The devastating Australian wildfires have reinforced the impression that climate change is the world’s number one environmental issue. But the threat of peak oil is also still very real. Fracking is becoming more problematic and difficult to finance; public and private debt is multiplying; and thanks to Donald Trump, political instability threatens to spiral out of control. Gail Tverberg plausibly argues that because of these kinds of problems, we will soon face a recession much worse than the Great Recession — something like a near-term economic collapse.
Would economic collapse mean, at least, that we can relax about climate change, due to greatly reduced industrial activity? Gail Tverberg thinks so. “If the world economy is headed toward near-term collapse, climate change shrinks back in the list of things we should be worried about.”
While I share her concerns about economic collapse, I don’t think this conclusion about climate change necessarily follows, because of the sulfate aerosol problem I discussed last week. A decline of (say) 50% or 75% in industrial activity would in fact drastically curtail fossil fuel burning. But this would also curtail the production of sulfate aerosols, a byproduct of burning fossil fuels, which perversely have a “cooling” effect on the climate by blocking sunlight. Because CO2 persists in the atmosphere for centuries, but the sulfate aerosols drop out of the atmosphere almost immediately, the total warming on the planet would substantially increase. Eventually, in another century or two, the CO2 would also slowly disappear, but by then we’ll be in a permanently hotter world.
There’s another problem. Fossil fuels are not the only contributor to climate change. Animal agriculture is a huge contributor. It does this in two ways: (1) directly, through methane emissions from cows, and (2) indirectly, by disrupting the natural carbon cycle. There is a natural carbon cycle in which photosynthesis by plants (absorbing CO2) roughly balances out the respiration of CO2 by animals and microorganisms. Livestock agriculture upsets this balance: clearing forests decreases photosynthesis, while vastly multiplying the number of grazing cows increases respiration.

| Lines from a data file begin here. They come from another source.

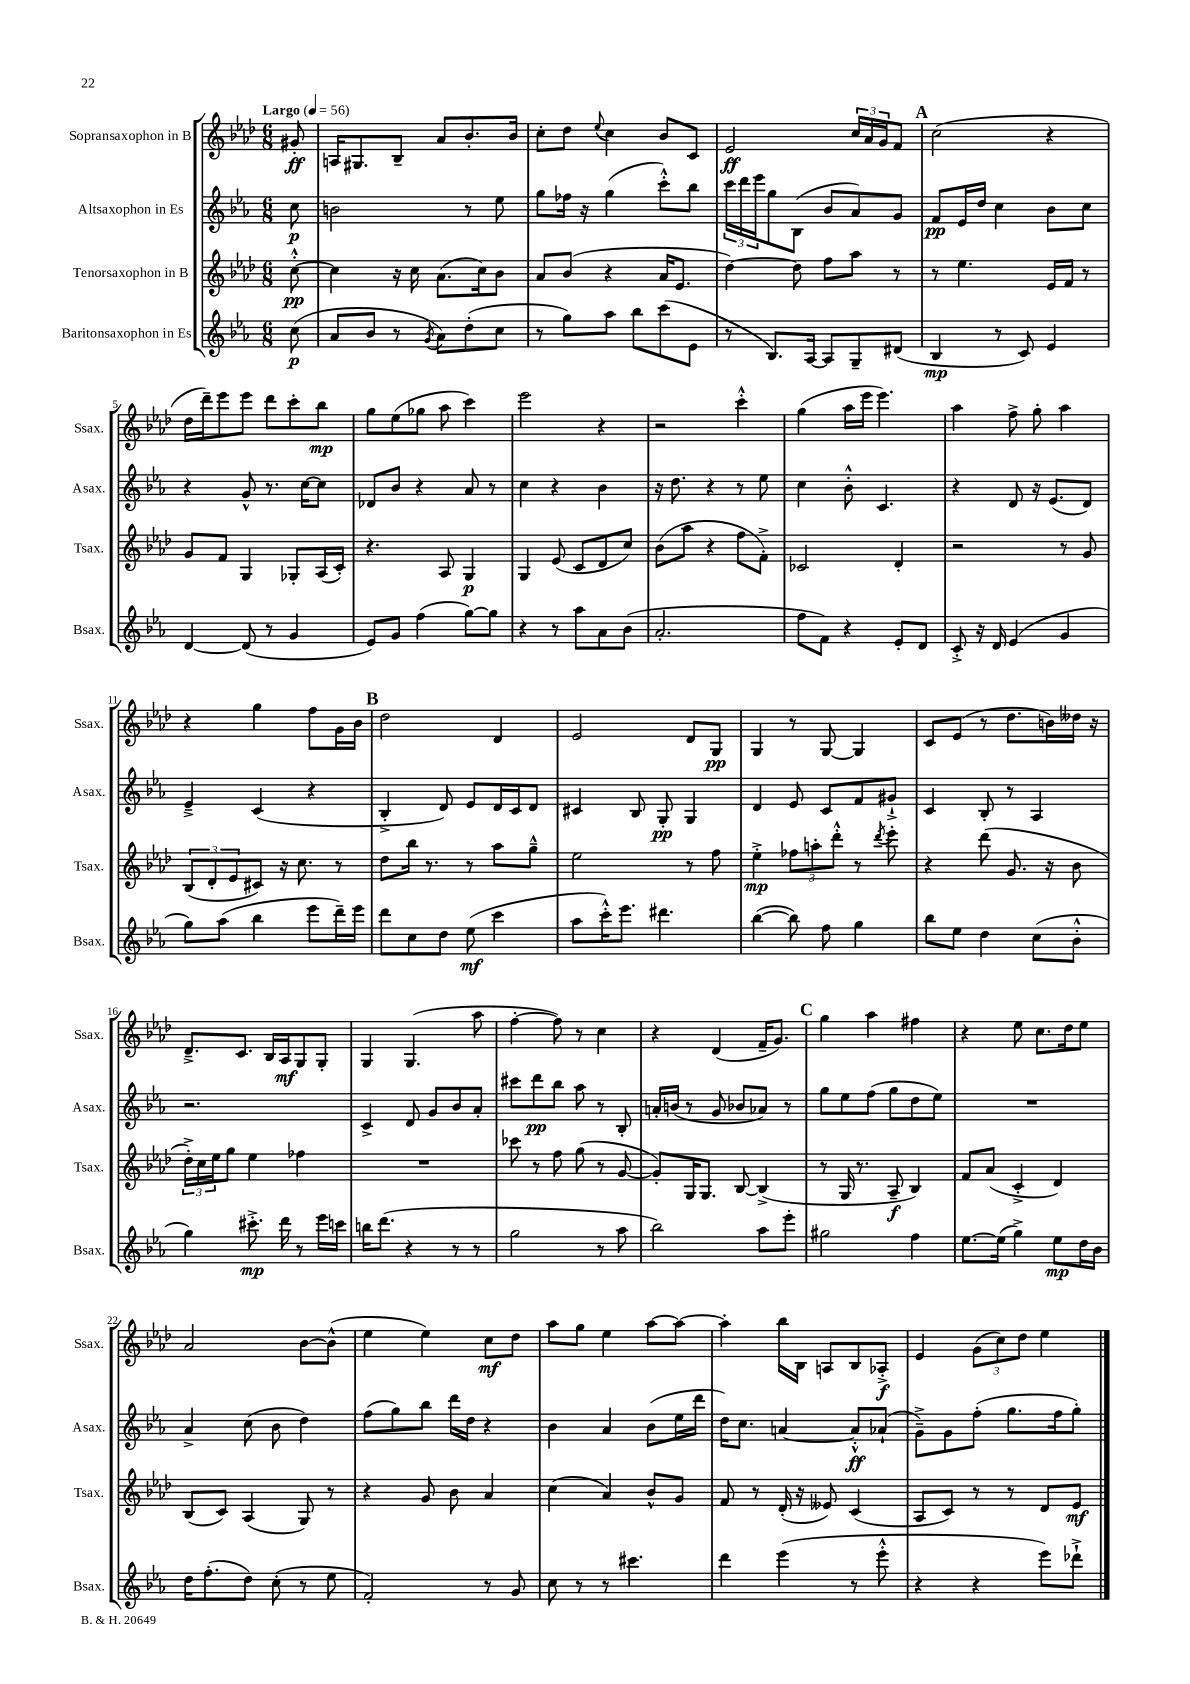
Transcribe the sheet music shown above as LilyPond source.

<<
\new StaffGroup <<
\new Staff = "s0" \with { instrumentName = "Sopransaxophon in B" shortInstrumentName = "Ssax." } {
    \clef treble \key aes \major \numericTimeSignature \time 6/8 \partial 8 \tempo "Largo" 4 = 56
    gis'8-.\ff |
    a16 gis8. bes8-- aes'8 bes'8.-. bes'16 |
    c''8-. des''8 \appoggiatura { ees''8 } c''4 bes'8 c'8 |
    ees'2\ff \tuplet 3/2 { c''16 aes'16 g'16 } f'8 |
    \mark \markup { \bold "A" } c''2( r4 |
    des''16 des'''16--) ees'''8 ees'''8 des'''8 c'''8-. bes''8\mp |
    g''8 ees''8( ges''8 aes''8 c'''4) |
    ees'''2 r4 |
    r2 c'''4-.-^ |
    g''4( aes''16 ees'''16 ees'''4.) |
    aes''4 f''8-> g''8-. aes''4 |
    r4 g''4 f''8 g'16 bes'16 |
    \mark \markup { \bold "B" } des''2 des'4 |
    ees'2 des'8 g8\pp |
    g4 r8 g8~ g4 |
    c'8 ees'8( r8 des''8. b'16) deses''16 r16 |
    des'8.---> c'8. bes16 aes16\mf g8 g8-. |
    g4 g4.( aes''8 |
    f''4~-. f''8) r8 c''4 |
    r4 des'4( f'16-- g'8.) |
    \mark \markup { \bold "C" } g''4 aes''4 fis''4 |
    r4 ees''8 c''8. des''16 ees''8 |
    aes'2 bes'8~ bes'8-^( |
    ees''4 ees''4) c''8\mf des''8 |
    aes''8 g''8 ees''4 aes''8~ aes''8~ |
    aes''4-. bes''16 bes16 a8 bes8 aes8-.->\f |
    ees'4 \tuplet 3/2 { g'8( c''8) des''8 } ees''4 \bar "|." |
}
\new Staff = "s1" \with { instrumentName = "Altsaxophon in Es" shortInstrumentName = "Asax." } {
    \clef treble \key ees \major \numericTimeSignature \time 6/8 \partial 8
    c''8\p |
    b'2 r8 ees''8 |
    g''8 fes''16 r16 g''4( c'''8-.-^) bes''8 |
    \tuplet 3/2 { c'''16 d'''16 ees'''16 } g''8 bes8( bes'8 aes'8) g'8 |
    \mark \markup { \bold "A" } f'8\pp ees'16 d''16 c''4 bes'8 c''8 |
    r4 g'8-^ r8. c''16~ c''8 |
    des'8 bes'8 r4 aes'8 r8 |
    c''4 r4 bes'4 |
    r16 d''8. r4 r8 ees''8 |
    c''4 bes'8-.-^ c'4. |
    r4 d'8 r16 ees'8.( d'8) |
    ees'4---> c'4( r4 |
    \mark \markup { \bold "B" } bes4-.-> d'8) ees'8 d'16 c'16 d'8 |
    cis'4 bes8 g8-.\pp g4 |
    d'4 ees'8 c'8 f'8 gis'8-!-> |
    c'4 bes8-. r8 aes4 |
    r2. |
    c'4-> d'8 g'8 bes'8 aes'8-. |
    cis'''8 d'''8\pp bes''8 aes''8 r8 bes8-. |
    a'16-. b'16( r8 g'8 bes'8 aes'8) r8 |
    \mark \markup { \bold "C" } g''8 ees''8 f''8( g''8 d''8 ees''8) |
    R2. |
    aes'4-> c''8( bes'8 d''4) |
    f''8( g''8) bes''8 d'''16 d''16 r4 |
    bes'4 aes'4 bes'8( ees''16 d'''16 |
    d''16) c''8. a'4~ a'8-.-^\ff aes'8-!( |
    g'8--->) g'8 f''8-.( g''8. f''16 g''8-.) \bar "|." |
}
\new Staff = "s2" \with { instrumentName = "Tenorsaxophon in B" shortInstrumentName = "Tsax." } {
    \clef treble \key aes \major \numericTimeSignature \time 6/8 \partial 8
    c''8~-.-^\pp |
    c''4 r16 c''16 aes'8.( c''16) bes'8 |
    aes'8 bes'8( r4 aes'16 ees'8. |
    des''4~) des''8 f''8 aes''8 r8 |
    \mark \markup { \bold "A" } r8 ees''4. ees'16 f'16 r8 |
    g'8 f'8 g4 ges8-. aes16( c'16-.) |
    r4. aes8 g4\p |
    g4 ees'8( c'8 des'8 c''8) |
    bes'8( aes''8 r4 f''8 f'8-.->) |
    ces'2 des'4-. |
    r2 r8 g'8 |
    \tuplet 3/2 { bes8( des'8-. ees'8 } cis'8) r16 c''8. r8 |
    \mark \markup { \bold "B" } des''8 bes''16 r8. r8 aes''8 g''8---^ |
    ees''2 r8 f''8 |
    ees''4-.->\mp \tuplet 3/2 { fes''8 a''8-. des'''8-.-^ } r8 \acciaccatura { des'''8 } ees'''8-. |
    r4 des'''8( g'8. r16 bes'8 |
    \tuplet 3/2 { des''16-.->) c''16 ees''16 } g''8 ees''4 fes''4 |
    R2. |
    ces'''8 r8 f''8 g''8( r8 g'8~ |
    g'8-.) g16 g8. bes8~ bes4->( |
    \mark \markup { \bold "C" } r8 g16 r8. aes8--\f bes4) |
    f'8 aes'8( c'4-.-> des'4) |
    bes8( c'8) aes4( g8) r8 |
    r4 g'8 bes'8 aes'4 |
    c''4( aes'4) bes'8-^ g'8 |
    f'8 r8 des'16-.( r16 eeses'8) c'4( |
    aes8 c'8) r8 r8 des'8 ees'8\mf \bar "|." |
}
\new Staff = "s3" \with { instrumentName = "Baritonsaxophon in Es" shortInstrumentName = "Bsax." } {
    \clef treble \key ees \major \numericTimeSignature \time 6/8 \partial 8
    c''8\p( |
    aes'8 bes'8 r8 \acciaccatura { g'8 } aes'8) d''8-.( c''8 |
    r8 g''8) aes''8 bes''8 c'''8( ees'8 |
    r8 bes8.) aes16~ aes8 g8-- dis'8( |
    \mark \markup { \bold "A" } bes4\mp r8 c'8) ees'4 |
    d'4~ d'8( r8 g'4 |
    ees'8) g'8 f''4( g''8~) g''8 |
    r4 r8 aes''8 aes'8 bes'8( |
    aes'2.-. |
    f''8 f'8) r4 ees'8-. d'8 |
    c'8-.-> r16 d'16 ees'4( g'4 |
    g''8) aes''8( bes''4 ees'''8 d'''16--) ees'''16 |
    \mark \markup { \bold "B" } d'''8 c''8 d''8 ees''8\mf( c'''4 |
    aes''8 c'''16-.-^) ees'''8. dis'''4. |
    bes''4~( bes''8) f''8 g''4 |
    bes''8 ees''8 d''4 c''8( bes'8-.-^ |
    g''4) cis'''8.-.->\mp d'''16 r8 ees'''16 c'''16 |
    b''16 d'''8.( r4 r8 r8 |
    g''2 r8 aes''8 |
    bes''2) aes''8 ees'''8-. |
    \mark \markup { \bold "C" } gis''2 f''4 |
    ees''8.~ ees''16( g''4->) ees''8\mp d''16 bes'16 |
    d''16 f''8.-.( d''8) c''8-.( r8 ees''8 |
    f'2-.) r8 g'8 |
    c''8 r8 r8 cis'''4. |
    d'''4 ees'''4( r8 ees'''8-.-^ |
    r4 r4 ees'''8) des'''8-!-> \bar "|." |
}
>>
>>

Would animal agriculture survive an economic collapse? It probably could in some form. Livestock grazing has a huge climate impact. Because grazing cows doesn’t require a lot of fossil fuels—it’s been going on for 10,000 years—it is quite possible that this particularly destructive form of livestock agriculture would be one of the economic “survivors” in a post-collapse world.
We are quite close to several important tipping points—according to the IPCC, just a bit over a decade away. These tipping points could include the disappearance of the arctic ice, release of methane and CO2 from melting permafrost, perhaps even the melting of the methane clathrates deep in the ocean. All of this could push us into a permanently hotter world where we would stay for thousands of years, no matter what we do.
We may be sufficiently close to these tipping points so that at this point, even an industrial system operating at half-capacity or quarter-capacity would burn enough fuel to push us over the edge. In fact, if the effects of sulfate aerosols are significant enough, an economic collapse might in itself precipitate a climate change catastrophe.
Economic collapse will not save us from climate change. We do not simply face a specific environmental problem, the problem of climate change. We face a general problem, that of limits to growth, which is manifesting both in a deteriorating economy and in a deteriorating climate situation. We can deal with climate change, but economic collapse is not the way.
I wrote this blog before the pandemic got underway. But I can see that we may have an answer to the questions I asked sooner than I would have thought.